EXERCISE DIRECTIONS.
From the entries below, extract every line that includes the word "sind".

DATA SHOWN START

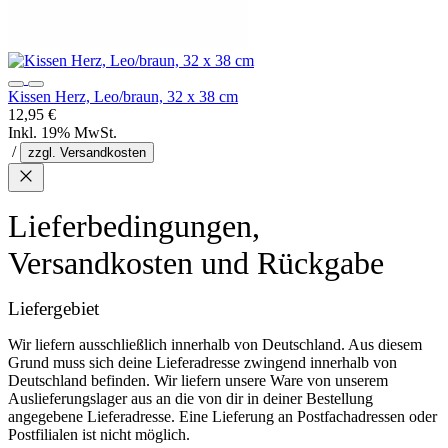
Kissen Herz, Leo/braun, 32 x 38 cm
12,95 €
Inkl. 19% MwSt.
/
zzgl. Versandkosten
Lieferbedingungen,
Versandkosten und Rückgabe
Liefergebiet
Wir liefern ausschließlich innerhalb von Deutschland. Aus diesem
Grund muss sich deine Lieferadresse zwingend innerhalb von
Deutschland befinden. Wir liefern unsere Ware von unserem
Auslieferungslager aus an die von dir in deiner Bestellung
angegebene Lieferadresse. Eine Lieferung an Postfachadressen oder
Postfilialen ist nicht möglich.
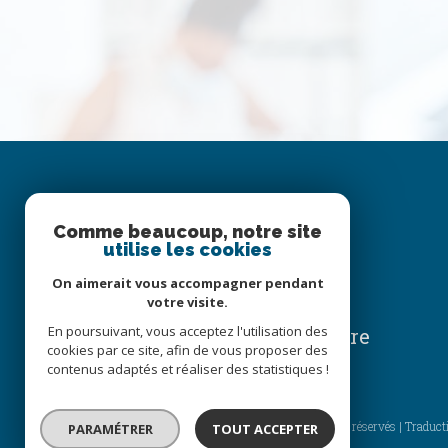
Se
Comme beaucoup, notre site
utilise les cookies
CONNECTER
On aimerait vous accompagner pendant
votre visite.
En poursuivant, vous acceptez l'utilisation des
espace propriétaire
cookies par ce site, afin de vous proposer des
contenus adaptés et réaliser des statistiques !
© 2026 | Tous droits réservés | Traduct
PARAMÉTRER
TOUT ACCEPTER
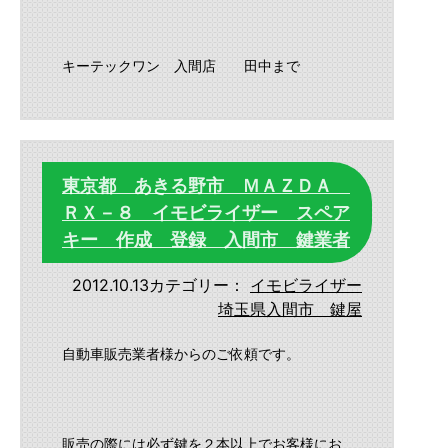
キーテックワン 入間店 田中まで
東京都 あきる野市 ＭＡＺＤＡ
ＲＸ－８ イモビライザー スペア
キー 作成 登録 入間市 鍵業者
2012.10.13
カテゴリー：
イモビライザー
埼玉県入間市 鍵屋
自動車販売業者様からのご依頼です。
販売の際には必ず鍵を２本以上でお客様にお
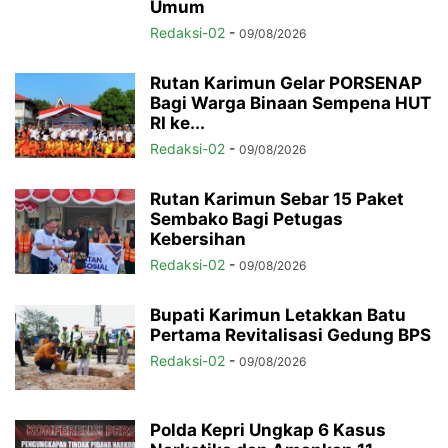
Umum
Redaksi-02
-
09/08/2026
Rutan Karimun Gelar PORSENAP
Bagi Warga Binaan Sempena HUT
RI ke...
Redaksi-02
-
09/08/2026
Rutan Karimun Sebar 15 Paket
Sembako Bagi Petugas
Kebersihan
Redaksi-02
-
09/08/2026
Bupati Karimun Letakkan Batu
Pertama Revitalisasi Gedung BPS
Redaksi-02
-
09/08/2026
Polda Kepri Ungkap 6 Kasus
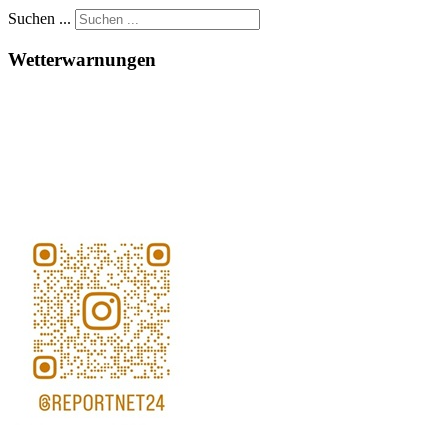
Suchen ...
Wetterwarnungen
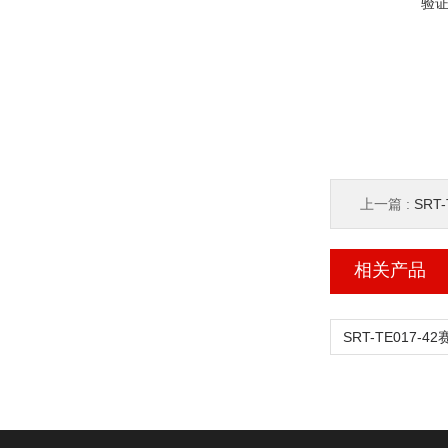
验
上一篇 :
SRT-
相关产品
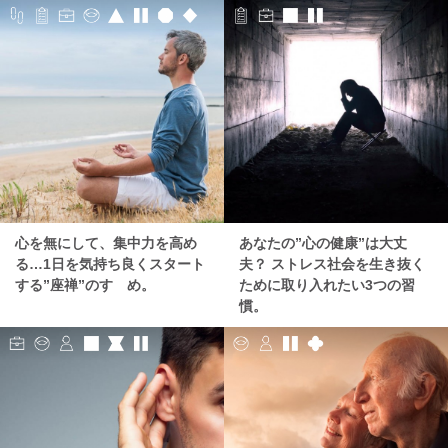
心を無にして、集中力を高め
あなたの”心の健康”は大丈
る…1日を気持ち良くスタート
夫？ ストレス社会を生き抜く
する”座禅”のすゝめ。
ために取り入れたい3つの習
慣。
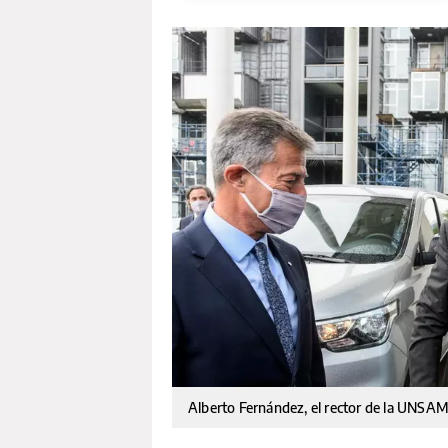
Alberto Fernández, el rector de la UNSAM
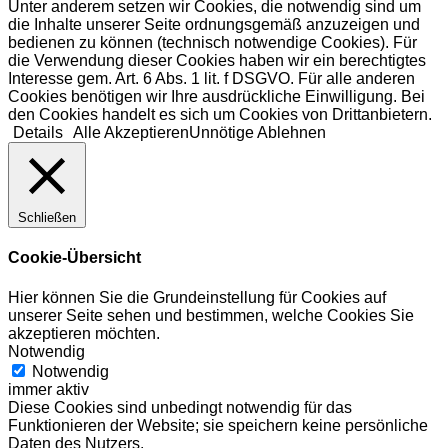
Unter anderem setzen wir Cookies, die notwendig sind um
die Inhalte unserer Seite ordnungsgemäß anzuzeigen und
bedienen zu können (technisch notwendige Cookies). Für
die Verwendung dieser Cookies haben wir ein berechtigtes
Interesse gem. Art. 6 Abs. 1 lit. f DSGVO. Für alle anderen
Cookies benötigen wir Ihre ausdrückliche Einwilligung. Bei
den Cookies handelt es sich um Cookies von Drittanbietern.
Details
Alle Akzeptieren
Unnötige Ablehnen
Schließen
Cookie-Übersicht
Hier können Sie die Grundeinstellung für Cookies auf
unserer Seite sehen und bestimmen, welche Cookies Sie
akzeptieren möchten.
Notwendig
Notwendig
immer aktiv
Diese Cookies sind unbedingt notwendig für das
Funktionieren der Website; sie speichern keine persönliche
Daten des Nutzers.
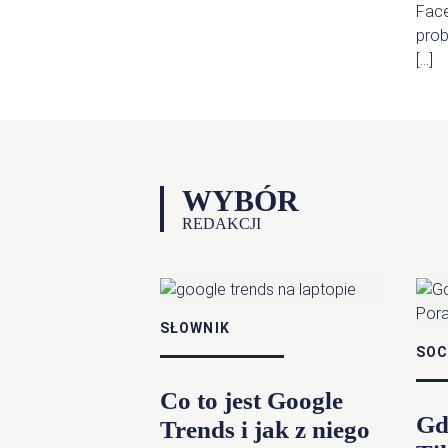
Face
prob
[…]
WYBÓR
REDAKCJI
SŁOWNIK
SOC
Co to jest Google
Gdz
Trends i jak z niego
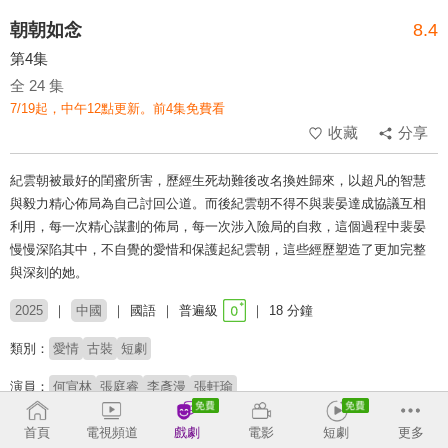
朝朝如念
8.4
第4集
全 24 集
7/19起，中午12點更新。前4集免費看
收藏
分享
紀雲朝被最好的閨蜜所害，歷經生死劫難後改名換姓歸來，以超凡的智慧
與毅力精心佈局為自己討回公道。而後紀雲朝不得不與裴晏達成協議互相
利用，每一次精心謀劃的佈局，每一次涉入險局的自救，這個過程中裴晏
慢慢深陷其中，不自覺的愛惜和保護起紀雲朝，這些經歷塑造了更加完整
與深刻的她。
2025
中國
國語
普遍級
18 分鐘
類別：
愛情
古裝
短劇
演員：
何宣林
張庭睿
李彥漫
張軒瑜
首頁
電視頻道
戲劇
電影
短劇
更多
收回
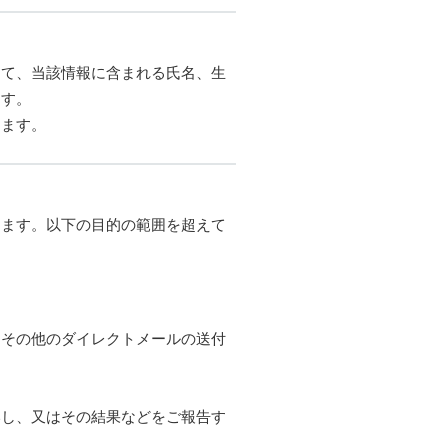
って、当該情報に含まれる氏名、生
ます。
します。
きます。以下の目的の範囲を超えて
、その他のダイレクトメールの送付
いし、又はその結果などをご報告す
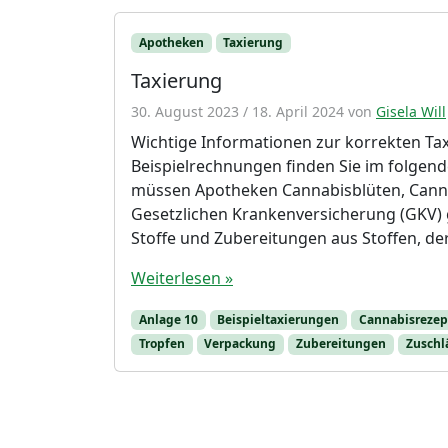
Apotheken
Taxierung
Taxierung
30. August 2023
/
18. April 2024
von
Gisela Will
Wichtige Informationen zur korrekten Ta
Beispielrechnungen finden Sie im folgen
müssen Apotheken Cannabisblüten, Canna
Gesetzlichen Krankenversicherung (GKV) 
Stoffe und Zubereitungen aus Stoffen, der
Weiterlesen »
Anlage 10
Beispieltaxierungen
Cannabisrezep
Tropfen
Verpackung
Zubereitungen
Zuschl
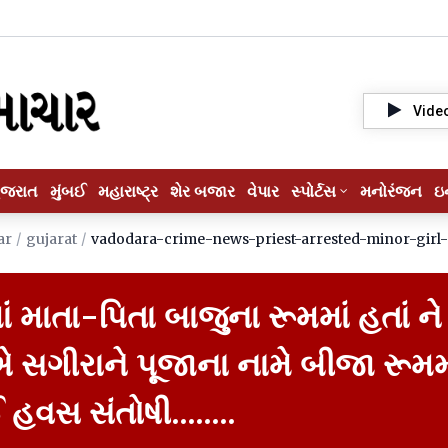
Vide
ુજરાત
મુંબઈ
મહારાષ્ટ્ર
શેર બજાર
વેપાર
સ્પોર્ટસ
મનોરંજન
ઇ
ar
/
gujarat
/
vadodara-crime-news-priest-arrested-minor-girl
ં માતા-પિતા બાજુના રૂમમાં હતાં ને
 સગીરાને પૂજાના નામે બીજા રૂમમ
વસ સંતોષી........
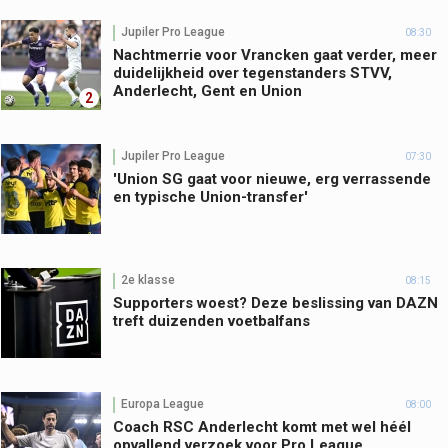
Jupiler Pro League
08:30
Nachtmerrie voor Vrancken gaat verder, meer
duidelijkheid over tegenstanders STVV,
Anderlecht, Gent en Union
2
Jupiler Pro League
07:30
'Union SG gaat voor nieuwe, erg verrassende
en typische Union-transfer'
2e klasse
08:15
Supporters woest? Deze beslissing van DAZN
treft duizenden voetbalfans
Europa League
08:00
Coach RSC Anderlecht komt met wel héél
opvallend verzoek voor Pro League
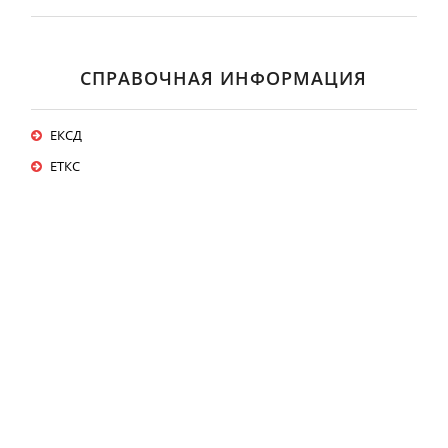
СПРАВОЧНАЯ ИНФОРМАЦИЯ
ЕКСД
ЕТКС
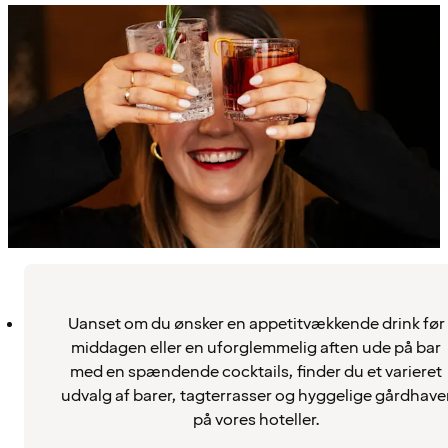
Uanset om du ønsker en appetitvækkende drink før
middagen eller en uforglemmelig aften ude på bar
med en spændende cocktails, finder du et varieret
udvalg af barer, tagterrasser og hyggelige gårdhave
på vores hoteller.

DATA SHOWN END

REPLY TO THE TASK.
Unter anderem setzen wir Cookies, die notwendig sind um
Diese Cookies sind unbedingt notwendig für das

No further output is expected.